Kerry "keeping hopelessness alive"

Wesley Pruden:

...

Iyad Allawi, the prime minister of the new government in Iraq, went to Congress yesterday to extend his nation's gratitude, to "thank America" for the liberation. Old Europe and the Old Democrats sneer, but he sounded sincere, grateful and humbled by the American sacrifice.
Despite struggles and setbacks, he said, "the values of liberty and democracy are taking hold."
"We could hold elections tomorrow in 15 of 18 provinces ... . The insurgency in Iraq is destructive, but small, and it has not and will never resonate with the Iraqi people."
Members of Congress leaped to their feet several times to applaud; even some Democrats in the chamber seemed moved by the authentic emotion of the moment. This gravely undercuts Monsieur Kerry's determined mission to "keep hopelessness alive." He scoffs that Mr. Allawi — who might not even speak French — is little more than a feisty terrier sent by George W. to bark at Congress.
Monsieur Kerry imagines American voters are longing for dreary pessimism and morbid despair. Ronald Reagan set the standard for success with his flags, bunting, stirring music and his invocation of "morning in America." The monsieur thinks it's time now for "mourning in America," and for crepe, funerary music and doleful obsequies at the burial of the dream of better days in the Middle East.

...

Monsieur Kerry was particularly upset by the prime minister's reassurance that elections would be held in Iraq in January, as scheduled. The latest Kerry campaign, reconstituted for the third time, is premised on the prospect of unremitting disaster in Iraq. "The United States and the Iraqis have retreated from whole areas of Iraq.

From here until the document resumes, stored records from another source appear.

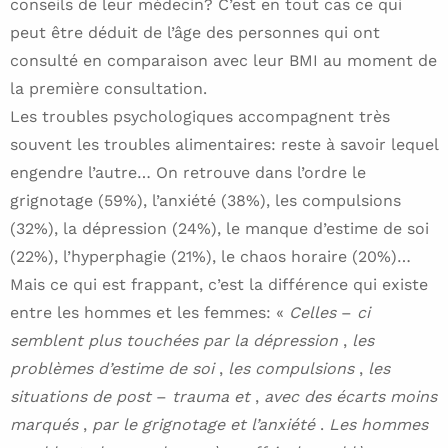
conseils de leur médecin? C’est en tout cas ce qui
peut être déduit de l’âge des personnes qui ont
consulté en comparaison avec leur BMI au moment de
la première consultation.
Les troubles psychologiques accompagnent très
souvent les troubles alimentaires: reste à savoir lequel
engendre l’autre… On retrouve dans l’ordre le
grignotage (59%), l’anxiété (38%), les compulsions
(32%), la dépression (24%), le manque d’estime de soi
(22%), l’hyperphagie (21%), le chaos horaire (20%)…
Mais ce qui est frappant, c’est la différence qui existe
entre les hommes et les femmes: «
Celles
–
ci
semblent plus touchées par la dépression
,
les
problèmes d’estime de soi
,
les compulsions
,
les
situations de post
–
trauma et
,
avec des écarts moins
marqués
,
par le grignotage et l’anxiété
.
Les hommes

There are no-go zones in Iraq today. You can't hold an election in a no-go zone."
Neither Monsieur Kerry nor his men (and women) appear to get it. Americans have never warmed to messages of despair. The Sioux, the Cheyenne and the Crow would still be hunting buffalo, undisturbed on the high plains, if the early European settlers had not been drawn to the new world by optimism, hope and cheerful confidence in their ability to accomplish the difficult, the arduous and the impossible. John Kerry would have been waiting at Plymouth Rock to warn them to go home, that the Indians would eat them if the wild beasts didn't. (Fortunately for all of us, on the day the Mayflower sailed into Plymouth, he was wind-surfing off the coast at Cannes.)